*** Data provided Section Begins ***

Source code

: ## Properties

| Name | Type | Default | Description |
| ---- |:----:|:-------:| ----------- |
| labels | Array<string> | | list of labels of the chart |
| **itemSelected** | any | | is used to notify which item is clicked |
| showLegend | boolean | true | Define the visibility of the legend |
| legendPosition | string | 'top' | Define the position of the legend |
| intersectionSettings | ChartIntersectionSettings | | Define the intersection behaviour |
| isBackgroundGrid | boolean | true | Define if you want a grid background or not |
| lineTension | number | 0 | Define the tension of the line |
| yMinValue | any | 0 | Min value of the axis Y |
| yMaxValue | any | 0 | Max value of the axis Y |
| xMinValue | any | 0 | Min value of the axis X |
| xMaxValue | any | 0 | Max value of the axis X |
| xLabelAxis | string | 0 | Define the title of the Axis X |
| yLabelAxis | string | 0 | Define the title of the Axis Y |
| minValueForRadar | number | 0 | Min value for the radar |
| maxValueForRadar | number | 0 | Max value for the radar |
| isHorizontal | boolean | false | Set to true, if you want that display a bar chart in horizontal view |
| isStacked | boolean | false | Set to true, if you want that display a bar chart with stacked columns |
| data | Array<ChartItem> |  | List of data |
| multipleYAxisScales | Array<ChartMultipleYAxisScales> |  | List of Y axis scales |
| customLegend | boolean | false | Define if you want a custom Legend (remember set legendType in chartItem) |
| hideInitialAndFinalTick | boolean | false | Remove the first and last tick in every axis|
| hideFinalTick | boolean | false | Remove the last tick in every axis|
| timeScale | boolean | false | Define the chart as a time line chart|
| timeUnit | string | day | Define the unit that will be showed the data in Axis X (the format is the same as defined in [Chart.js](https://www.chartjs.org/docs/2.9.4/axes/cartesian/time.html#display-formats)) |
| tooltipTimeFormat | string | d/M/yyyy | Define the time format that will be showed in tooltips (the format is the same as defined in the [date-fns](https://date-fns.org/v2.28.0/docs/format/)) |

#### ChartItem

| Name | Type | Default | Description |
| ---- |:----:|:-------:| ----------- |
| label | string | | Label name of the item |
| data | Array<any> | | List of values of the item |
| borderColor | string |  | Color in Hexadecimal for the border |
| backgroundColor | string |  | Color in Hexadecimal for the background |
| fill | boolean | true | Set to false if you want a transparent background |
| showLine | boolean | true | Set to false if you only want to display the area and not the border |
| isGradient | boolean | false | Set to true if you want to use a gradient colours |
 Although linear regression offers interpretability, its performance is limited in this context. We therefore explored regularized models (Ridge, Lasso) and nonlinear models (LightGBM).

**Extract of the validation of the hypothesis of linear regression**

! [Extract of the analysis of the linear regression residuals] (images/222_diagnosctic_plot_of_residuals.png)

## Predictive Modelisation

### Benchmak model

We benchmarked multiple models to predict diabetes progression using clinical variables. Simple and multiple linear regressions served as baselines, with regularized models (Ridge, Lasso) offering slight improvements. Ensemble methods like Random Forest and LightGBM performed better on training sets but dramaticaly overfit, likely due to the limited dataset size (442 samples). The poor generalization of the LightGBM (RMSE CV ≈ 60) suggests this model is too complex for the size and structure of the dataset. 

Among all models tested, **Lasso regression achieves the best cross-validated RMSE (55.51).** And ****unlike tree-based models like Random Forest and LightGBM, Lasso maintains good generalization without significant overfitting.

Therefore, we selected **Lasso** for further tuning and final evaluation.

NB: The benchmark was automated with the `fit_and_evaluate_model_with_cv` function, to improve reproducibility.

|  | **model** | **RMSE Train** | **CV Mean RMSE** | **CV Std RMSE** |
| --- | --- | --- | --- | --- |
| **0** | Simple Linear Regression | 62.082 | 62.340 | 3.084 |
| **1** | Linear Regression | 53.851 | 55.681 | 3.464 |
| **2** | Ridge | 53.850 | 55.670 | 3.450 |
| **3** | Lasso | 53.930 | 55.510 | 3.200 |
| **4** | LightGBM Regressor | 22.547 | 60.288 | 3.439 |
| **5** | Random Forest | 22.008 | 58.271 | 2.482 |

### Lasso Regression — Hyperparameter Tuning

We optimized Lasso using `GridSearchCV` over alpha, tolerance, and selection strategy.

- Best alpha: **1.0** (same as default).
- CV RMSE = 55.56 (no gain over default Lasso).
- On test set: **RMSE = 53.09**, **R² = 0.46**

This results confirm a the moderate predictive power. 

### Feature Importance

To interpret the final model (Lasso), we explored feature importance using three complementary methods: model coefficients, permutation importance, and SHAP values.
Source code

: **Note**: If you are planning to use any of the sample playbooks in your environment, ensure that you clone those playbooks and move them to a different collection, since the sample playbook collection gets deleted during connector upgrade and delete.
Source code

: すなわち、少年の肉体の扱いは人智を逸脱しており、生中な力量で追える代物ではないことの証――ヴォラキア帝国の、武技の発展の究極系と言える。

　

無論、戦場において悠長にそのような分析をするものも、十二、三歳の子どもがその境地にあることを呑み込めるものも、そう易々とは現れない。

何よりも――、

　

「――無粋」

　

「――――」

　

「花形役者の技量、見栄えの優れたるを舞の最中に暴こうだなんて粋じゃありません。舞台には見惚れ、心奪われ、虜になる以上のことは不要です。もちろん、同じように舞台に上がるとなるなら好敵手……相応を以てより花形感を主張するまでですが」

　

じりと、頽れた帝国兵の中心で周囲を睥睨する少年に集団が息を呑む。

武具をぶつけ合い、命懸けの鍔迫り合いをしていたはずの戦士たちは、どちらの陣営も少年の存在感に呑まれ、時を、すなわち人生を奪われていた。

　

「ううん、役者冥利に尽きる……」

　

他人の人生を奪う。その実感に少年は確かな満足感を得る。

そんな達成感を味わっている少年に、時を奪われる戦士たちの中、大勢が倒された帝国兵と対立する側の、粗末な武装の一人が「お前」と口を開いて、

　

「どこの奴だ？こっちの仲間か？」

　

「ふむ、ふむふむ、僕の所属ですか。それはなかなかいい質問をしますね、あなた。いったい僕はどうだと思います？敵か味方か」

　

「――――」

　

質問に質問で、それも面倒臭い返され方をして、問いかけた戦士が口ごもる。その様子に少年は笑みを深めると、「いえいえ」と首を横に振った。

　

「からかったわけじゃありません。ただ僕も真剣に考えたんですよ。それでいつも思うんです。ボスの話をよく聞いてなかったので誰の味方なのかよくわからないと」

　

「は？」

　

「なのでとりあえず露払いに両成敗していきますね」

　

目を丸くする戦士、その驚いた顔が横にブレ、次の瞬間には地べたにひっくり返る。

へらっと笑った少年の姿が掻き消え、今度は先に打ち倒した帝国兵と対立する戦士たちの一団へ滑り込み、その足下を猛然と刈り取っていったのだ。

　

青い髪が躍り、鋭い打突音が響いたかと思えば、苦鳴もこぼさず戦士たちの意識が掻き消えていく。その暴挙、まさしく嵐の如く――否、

*** Data provided Section Ends ***

Give the records again, unchanged and complete.

Answer for this exercise →
Source code

: ## Properties

| Name | Type | Default | Description |
| ---- |:----:|:-------:| ----------- |
| labels | Array<string> | | list of labels of the chart |
| **itemSelected** | any | | is used to notify which item is clicked |
| showLegend | boolean | true | Define the visibility of the legend |
| legendPosition | string | 'top' | Define the position of the legend |
| intersectionSettings | ChartIntersectionSettings | | Define the intersection behaviour |
| isBackgroundGrid | boolean | true | Define if you want a grid background or not |
| lineTension | number | 0 | Define the tension of the line |
| yMinValue | any | 0 | Min value of the axis Y |
| yMaxValue | any | 0 | Max value of the axis Y |
| xMinValue | any | 0 | Min value of the axis X |
| xMaxValue | any | 0 | Max value of the axis X |
| xLabelAxis | string | 0 | Define the title of the Axis X |
| yLabelAxis | string | 0 | Define the title of the Axis Y |
| minValueForRadar | number | 0 | Min value for the radar |
| maxValueForRadar | number | 0 | Max value for the radar |
| isHorizontal | boolean | false | Set to true, if you want that display a bar chart in horizontal view |
| isStacked | boolean | false | Set to true, if you want that display a bar chart with stacked columns |
| data | Array<ChartItem> |  | List of data |
| multipleYAxisScales | Array<ChartMultipleYAxisScales> |  | List of Y axis scales |
| customLegend | boolean | false | Define if you want a custom Legend (remember set legendType in chartItem) |
| hideInitialAndFinalTick | boolean | false | Remove the first and last tick in every axis|
| hideFinalTick | boolean | false | Remove the last tick in every axis|
| timeScale | boolean | false | Define the chart as a time line chart|
| timeUnit | string | day | Define the unit that will be showed the data in Axis X (the format is the same as defined in [Chart.js](https://www.chartjs.org/docs/2.9.4/axes/cartesian/time.html#display-formats)) |
| tooltipTimeFormat | string | d/M/yyyy | Define the time format that will be showed in tooltips (the format is the same as defined in the [date-fns](https://date-fns.org/v2.28.0/docs/format/)) |

#### ChartItem

| Name | Type | Default | Description |
| ---- |:----:|:-------:| ----------- |
| label | string | | Label name of the item |
| data | Array<any> | | List of values of the item |
| borderColor | string |  | Color in Hexadecimal for the border |
| backgroundColor | string |  | Color in Hexadecimal for the background |
| fill | boolean | true | Set to false if you want a transparent background |
| showLine | boolean | true | Set to false if you only want to display the area and not the border |
| isGradient | boolean | false | Set to true if you want to use a gradient colours |
 Although linear regression offers interpretability, its performance is limited in this context. We therefore explored regularized models (Ridge, Lasso) and nonlinear models (LightGBM).

**Extract of the validation of the hypothesis of linear regression**

! [Extract of the analysis of the linear regression residuals] (images/222_diagnosctic_plot_of_residuals.png)

## Predictive Modelisation

### Benchmak model

We benchmarked multiple models to predict diabetes progression using clinical variables. Simple and multiple linear regressions served as baselines, with regularized models (Ridge, Lasso) offering slight improvements. Ensemble methods like Random Forest and LightGBM performed better on training sets but dramaticaly overfit, likely due to the limited dataset size (442 samples). The poor generalization of the LightGBM (RMSE CV ≈ 60) suggests this model is too complex for the size and structure of the dataset. 

Among all models tested, **Lasso regression achieves the best cross-validated RMSE (55.51).** And ****unlike tree-based models like Random Forest and LightGBM, Lasso maintains good generalization without significant overfitting.

Therefore, we selected **Lasso** for further tuning and final evaluation.

NB: The benchmark was automated with the `fit_and_evaluate_model_with_cv` function, to improve reproducibility.

|  | **model** | **RMSE Train** | **CV Mean RMSE** | **CV Std RMSE** |
| --- | --- | --- | --- | --- |
| **0** | Simple Linear Regression | 62.082 | 62.340 | 3.084 |
| **1** | Linear Regression | 53.851 | 55.681 | 3.464 |
| **2** | Ridge | 53.850 | 55.670 | 3.450 |
| **3** | Lasso | 53.930 | 55.510 | 3.200 |
| **4** | LightGBM Regressor | 22.547 | 60.288 | 3.439 |
| **5** | Random Forest | 22.008 | 58.271 | 2.482 |

### Lasso Regression — Hyperparameter Tuning

We optimized Lasso using `GridSearchCV` over alpha, tolerance, and selection strategy.

- Best alpha: **1.0** (same as default).
- CV RMSE = 55.56 (no gain over default Lasso).
- On test set: **RMSE = 53.09**, **R² = 0.46**

This results confirm a the moderate predictive power. 

### Feature Importance

To interpret the final model (Lasso), we explored feature importance using three complementary methods: model coefficients, permutation importance, and SHAP values.
Source code

: **Note**: If you are planning to use any of the sample playbooks in your environment, ensure that you clone those playbooks and move them to a different collection, since the sample playbook collection gets deleted during connector upgrade and delete.
Source code

: すなわち、少年の肉体の扱いは人智を逸脱しており、生中な力量で追える代物ではないことの証――ヴォラキア帝国の、武技の発展の究極系と言える。

　

無論、戦場において悠長にそのような分析をするものも、十二、三歳の子どもがその境地にあることを呑み込めるものも、そう易々とは現れない。

何よりも――、

　

「――無粋」

　

「――――」

　

「花形役者の技量、見栄えの優れたるを舞の最中に暴こうだなんて粋じゃありません。舞台には見惚れ、心奪われ、虜になる以上のことは不要です。もちろん、同じように舞台に上がるとなるなら好敵手……相応を以てより花形感を主張するまでですが」

　

じりと、頽れた帝国兵の中心で周囲を睥睨する少年に集団が息を呑む。

武具をぶつけ合い、命懸けの鍔迫り合いをしていたはずの戦士たちは、どちらの陣営も少年の存在感に呑まれ、時を、すなわち人生を奪われていた。

　

「ううん、役者冥利に尽きる……」

　

他人の人生を奪う。その実感に少年は確かな満足感を得る。

そんな達成感を味わっている少年に、時を奪われる戦士たちの中、大勢が倒された帝国兵と対立する側の、粗末な武装の一人が「お前」と口を開いて、

　

「どこの奴だ？こっちの仲間か？」

　

「ふむ、ふむふむ、僕の所属ですか。それはなかなかいい質問をしますね、あなた。いったい僕はどうだと思います？敵か味方か」

　

「――――」

　

質問に質問で、それも面倒臭い返され方をして、問いかけた戦士が口ごもる。その様子に少年は笑みを深めると、「いえいえ」と首を横に振った。

　

「からかったわけじゃありません。ただ僕も真剣に考えたんですよ。それでいつも思うんです。ボスの話をよく聞いてなかったので誰の味方なのかよくわからないと」

　

「は？」

　

「なのでとりあえず露払いに両成敗していきますね」

　

目を丸くする戦士、その驚いた顔が横にブレ、次の瞬間には地べたにひっくり返る。

へらっと笑った少年の姿が掻き消え、今度は先に打ち倒した帝国兵と対立する戦士たちの一団へ滑り込み、その足下を猛然と刈り取っていったのだ。

　

青い髪が躍り、鋭い打突音が響いたかと思えば、苦鳴もこぼさず戦士たちの意識が掻き消えていく。その暴挙、まさしく嵐の如く――否、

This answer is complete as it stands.